The exponential and logarithmic function are `inverses` of one another, so they essentially "undo" each other.

\[\large f\left[f^{-1}(x)\right]=x\]

\[\huge e^{(\log_e x)}=x\]

Answer 4

So what does this give us?\[\huge e^{(\log_e 2)}=?\]

Answer 5

is it 2?

Answer 6

Yessss it is :)

And remember we had that big ugly thing being multiplied by 3.

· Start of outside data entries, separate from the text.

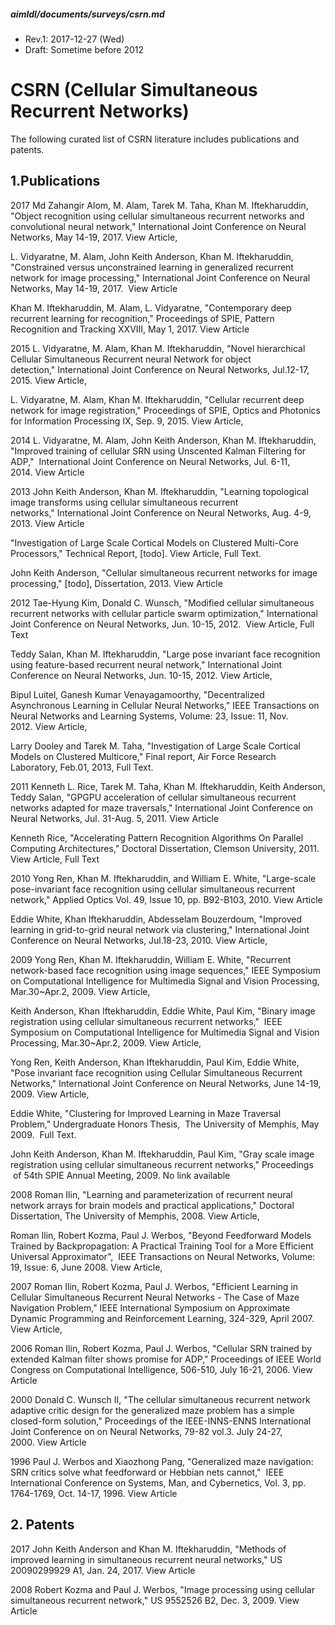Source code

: ##### aimldl/documents/surveys/csrn.md
* Rev.1: 2017-12-27 (Wed)
* Draft: Sometime before 2012

# CSRN (Cellular Simultaneous Recurrent Networks)
The following curated list of CSRN literature includes publications and patents. 

## 1.Publications
2017
Md Zahangir Alom, M. Alam, Tarek M. Taha, Khan M. Iftekharuddin, "Object recognition using cellular simultaneous recurrent networks and convolutional neural network," International Joint Conference on Neural Networks, May 14-19, 2017. View Article,

L. Vidyaratne, M. Alam, John Keith Anderson, Khan M. Iftekharuddin, "Constrained versus unconstrained learning in generalized recurrent network for image processing," International Joint Conference on Neural Networks, May 14-19, 2017.  View Article


Khan M. Iftekharuddin, M. Alam, L. Vidyaratne, "Contemporary deep recurrent learning for recognition," Proceedings of SPIE, Pattern Recognition and Tracking XXVIII, May 1, 2017. View Article


2015
L. Vidyaratne, M. Alam, Khan M. Iftekharuddin, "Novel hierarchical Cellular Simultaneous Recurrent neural Network for object detection," International Joint Conference on Neural Networks, Jul.12-17, 2015. View Article,

L. Vidyaratne, M. Alam, Khan M. Iftekharuddin, "Cellular recurrent deep network for image registration," Proceedings of SPIE, Optics and Photonics for Information Processing IX, Sep. 9, 2015. View Article,

2014
L. Vidyaratne, M. Alam, John Keith Anderson, Khan M. Iftekharuddin, "Improved training of cellular SRN using Unscented Kalman Filtering for ADP,"  International Joint Conference on Neural Networks, Jul. 6-11, 2014. View Article


2013
John Keith Anderson, Khan M. Iftekharuddin, "Learning topological image transforms using cellular simultaneous recurrent networks," International Joint Conference on Neural Networks, Aug. 4-9, 2013. View Article


"Investigation of Large Scale Cortical Models on Clustered Multi-Core Processors," Technical Report, [todo]. View Article, Full Text.

John Keith Anderson, "Cellular simultaneous recurrent networks for image processing," [todo], Dissertation, 2013. View Article


2012
Tae-Hyung Kim, Donald C. Wunsch, "Modified cellular simultaneous recurrent networks with cellular particle swarm optimization," International Joint Conference on Neural Networks, Jun. 10-15, 2012.  View Article, Full Text

Teddy Salan, Khan M. Iftekharuddin, "Large pose invariant face recognition using feature-based recurrent neural network," International Joint Conference on Neural Networks, Jun. 10-15, 2012. View Article,

Bipul Luitel, Ganesh Kumar Venayagamoorthy, "Decentralized Asynchronous Learning in Cellular Neural Networks," IEEE Transactions on Neural Networks and Learning Systems, Volume: 23, Issue: 11, Nov. 2012. View Article,

Larry Dooley and Tarek M. Taha, "Investigation of Large Scale Cortical Models on Clustered Multicore," Final report, Air Force Research Laboratory, Feb.01, 2013, Full Text.

2011
Kenneth L. Rice, Tarek M. Taha, Khan M. Iftekharuddin, Keith Anderson, Teddy Salan, "GPGPU acceleration of cellular simultaneous recurrent networks adapted for maze traversals," International Joint Conference on Neural Networks, Jul. 31-Aug. 5, 2011. View Article


Kenneth Rice, "Accelerating Pattern Recognition Algorithms On Parallel Computing Architectures," Doctoral Dissertation, Clemson University, 2011. View Article, Full Text


2010
Yong Ren, Khan M. Iftekharuddin, and William E. White, "Large-scale pose-invariant face recognition using cellular simultaneous recurrent network," Applied Optics Vol. 49, Issue 10, pp. B92-B103, 2010. View Article


Eddie White, Khan Iftekharuddin, Abdesselam Bouzerdoum, "Improved learning in grid-to-grid neural network via clustering," International Joint Conference on Neural Networks, Jul.18-23, 2010. View Article,

2009
Yong Ren, Khan M. Iftekharuddin, William E. White, "Recurrent network-based face recognition using image sequences," IEEE Symposium on Computational Intelligence for Multimedia Signal and Vision Processing, Mar.30~Apr.2, 2009. View Article,

Keith Anderson, Khan Iftekharuddin, Eddie White, Paul Kim, "Binary image registration using cellular simultaneous recurrent networks,"  IEEE Symposium on Computational Intelligence for Multimedia Signal and Vision Processing, Mar.30~Apr.2, 2009. View Article,

Yong Ren, Keith Anderson, Khan Iftekharuddin, Paul Kim, Eddie White, "Pose invariant face recognition using Cellular Simultaneous Recurrent Networks," International Joint Conference on Neural Networks, June 14-19, 2009. View Article,

Eddie White, "Clustering for Improved Learning in Maze Traversal Problem," Undergraduate Honors Thesis,  The University of Memphis, May 2009.  Full Text.

John Keith Anderson, Khan M. Iftekharuddin, Paul Kim, "Gray scale image registration using cellular simultaneous recurrent networks," Proceedings  of 54th SPIE Annual Meeting, 2009. No link available

2008
Roman Ilin, "Learning and parameterization of recurrent neural network arrays for brain models and practical applications," Doctoral Dissertation, The University of Memphis, 2008. View Article,

Roman Ilin, Robert Kozma, Paul J. Werbos, "Beyond Feedforward Models Trained by Backpropagation: A Practical Training Tool for a More Efficient Universal Approximator",  IEEE Transactions on Neural Networks, Volume: 19, Issue: 6, June 2008. View Article,

2007
Roman Ilin, Robert Kozma, Paul J. Werbos, "Efficient Learning in Cellular Simultaneous Recurrent Neural Networks - The Case of Maze Navigation Problem," IEEE International Symposium on Approximate Dynamic Programming and Reinforcement Learning, 324-329, April 2007. View Article,

2006
Roman Ilin, Robert Kozma, Paul J. Werbos, "Cellular SRN trained by extended Kalman filter shows promise for ADP," Proceedings of IEEE World Congress on Computational Intelligence, 506-510, July 16-21, 2006. View Article


2000
Donald C. Wunsch II, "The cellular simultaneous recurrent network adaptive critic design for the generalized maze problem has a simple closed-form solution," Proceedings of the IEEE-INNS-ENNS International Joint Conference on on Neural Networks, 79-82 vol.3. July 24-27, 2000. View Article


1996
Paul J. Werbos and Xiaozhong Pang, "Generalized maze navigation: SRN critics solve what feedforward or Hebbian nets cannot,"  IEEE International Conference on Systems, Man, and Cybernetics, Vol. 3, pp. 1764-1769, Oct. 14-17, 1996. View Article


## 2. Patents
2017
John Keith Anderson and Khan M. Iftekharuddin, "Methods of improved learning in simultaneous recurrent neural networks," US 20090299929 A1, Jan. 24, 2017. View Article


2008
Robert Kozma and Paul J. Werbos, "Image processing using cellular simultaneous recurrent network," US 9552526 B2, Dec. 3, 2009. View Article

So now our problem becomes,\[\huge 3\left(e^{\log_e 2}\right) \qquad=\qquad 3\left(2\right)\]

Answer 7

ohhhhh i seee
thats easy :D

Answer 8

hang on ive got another question

Answer 9

This idea of inverses is a little tricky.
It might take a few more problems before it really sticks in your brain :)

Answer 10

hahahahaa truuueee
how do i simplifyy -2e^-loge2?

Answer 11

i dont get how -loge2 is equal to 1/2 :(

Answer 12

You'll often see the log of base e written as the "natural log".
Let's do that, it'll make it a little easier to read without the e subscript.

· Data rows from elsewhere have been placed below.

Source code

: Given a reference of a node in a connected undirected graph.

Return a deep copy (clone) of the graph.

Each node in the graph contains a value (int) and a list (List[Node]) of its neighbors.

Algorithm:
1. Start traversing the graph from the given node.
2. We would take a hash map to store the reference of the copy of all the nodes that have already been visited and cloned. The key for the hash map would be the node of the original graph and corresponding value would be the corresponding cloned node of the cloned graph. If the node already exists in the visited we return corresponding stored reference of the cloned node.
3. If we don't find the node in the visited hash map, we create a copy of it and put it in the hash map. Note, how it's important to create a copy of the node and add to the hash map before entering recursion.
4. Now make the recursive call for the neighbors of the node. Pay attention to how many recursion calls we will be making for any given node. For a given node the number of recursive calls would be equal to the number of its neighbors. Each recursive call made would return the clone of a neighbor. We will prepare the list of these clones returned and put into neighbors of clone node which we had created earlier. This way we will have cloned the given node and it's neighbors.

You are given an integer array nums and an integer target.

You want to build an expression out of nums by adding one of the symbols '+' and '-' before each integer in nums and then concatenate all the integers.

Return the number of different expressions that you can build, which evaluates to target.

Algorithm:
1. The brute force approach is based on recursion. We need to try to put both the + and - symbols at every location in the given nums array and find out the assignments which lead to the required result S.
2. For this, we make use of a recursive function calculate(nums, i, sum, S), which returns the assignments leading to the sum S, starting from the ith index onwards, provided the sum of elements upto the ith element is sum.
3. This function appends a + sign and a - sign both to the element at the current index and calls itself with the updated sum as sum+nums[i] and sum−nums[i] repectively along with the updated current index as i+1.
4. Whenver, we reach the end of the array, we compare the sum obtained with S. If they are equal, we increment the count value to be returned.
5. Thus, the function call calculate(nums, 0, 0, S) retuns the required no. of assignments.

\[\huge -2e^{-\log_e2} \qquad=\qquad -2e^{-\ln2}\]

Answer 13

Have you seen that before? :O If not it'll be confusing.

Answer 14

i think this is sort of the first timee
and i when i just saw that i just went blankk

Answer 15

Ok fine fine c: we'll stick with the log notation lol

Answer 16

bahahha okay

Answer 17

This problem is a little trickier than the last.
We're not allowed to use that same trick we did in the last problem, at least not yet.

The reason is because the negative sign is in the way.
We need to recall a rule of logarithms.\[\large b\cdot \log(a) \qquad=\qquad \log(a^b)\]

So let's apply this rule to our exponent,\[\large -1\cdot \log(2) \qquad=\qquad ?\]

Answer 18

ohhhh
so its 2^-1

Answer 19

rightt
and thats 1/2

Answer 20

ohhh i get it

Answer 21

Yesss good good.

Answer 22

thanks for helpinggg :)

Answer 23

no probs \c:/